For most of the war, Camp Thomas served as the headquarters for the 18th U.S. Infantry, with the roster of the First Battalion being filled by Colonel Carrington and his recruiters in early September. Later in the month, Carrington organized the Second Battalion of six additional companies. In October, General-in-Chief Winfield Scott arrived in Columbus to tour the camp and review the new regiment. The 18th Infantry drilled at the camp for several weeks before moving to the front lines in Kentucky. A similar camp was authorized by Scott at Perryville, Maryland, to train regiments for duty in the Eastern Theater.

On 3 November 1861, a battalion of the 16th U.S. Infantry under Major Sidney Coolidge arrived at Camp Thomas after its home base, Camp Slemmer in Chicago, Illinois, was closed. Additional recruits arrived and, by the end of the month, two additional companies had been raised to join the four from Illinois.

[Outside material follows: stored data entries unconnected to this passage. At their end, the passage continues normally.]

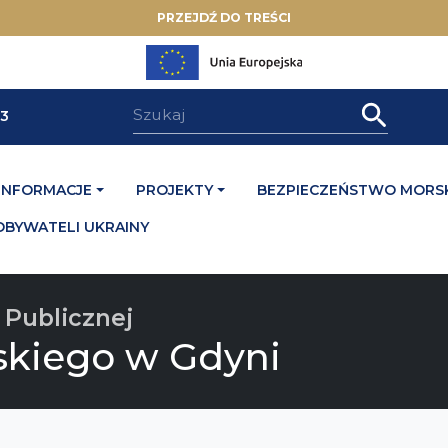
PRZEJDŹ DO TREŚCI
33
INFORMACJE
PROJEKTY
BEZPIECZEŃSTWO MORSK
OBYWATELI UKRAINY
 Publicznej
skiego w Gdyni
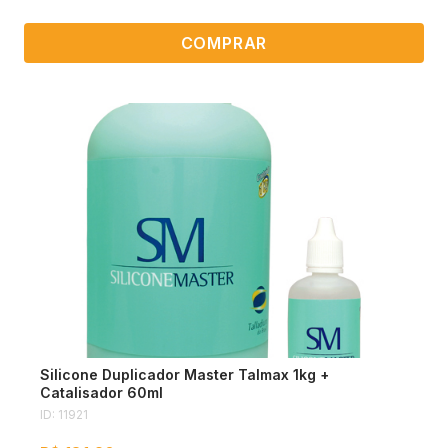
COMPRAR
Silicone Duplicador Master Talmax 1kg +
Catalisador 60ml
ID: 11921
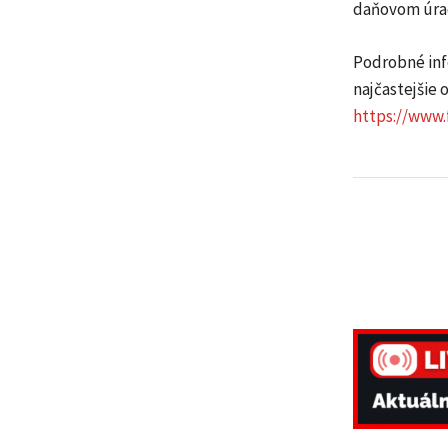
daňovom úra
Podrobné inf
najčastejšie 
https://www.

The camp remained active throughout the war as headquarters for the 18th U.S. Infantry, and served as a training base for fresh recruits needed to refill the ranks after significant combat losses at battles such as Stones River. (The 16th U.S. Infantry moved its base to Fort Ontario in New York.) For most of the war, Camp Thomas was under the jurisdiction of Brig. Gen. John S. Mason. A few volunteer regiments and artillery batteries, such as the 22nd Ohio Battery, also trained at Camp Thomas for various periods.

Frequent attempts were made to convince the Army to erect more permanent structures than tents and the three canvas-roofed timber buildings, but these were denied. Columbus officials hoped that brick or stone buildings would prove more lasting (and keep the base open after the war); they also wanted a military cemetery established for the dead of the 18th U.S. Infantry. Nothing came of the plans.

Following the Civil War, the camp was decommissioned. By order of the Secretary of War, Camp Thomas was discontinued as a recruiting depot for the Regular Army early in October 1866. Buildings erected for the camp were sold, with some converted to houses in the vicinity of the camp. By 1900 most traces of the camp were essentially gone. The final known (and documented) wooden structure from the camp (that had been used as a barber shop well into the late 20th Century) was razed in the early 1990s.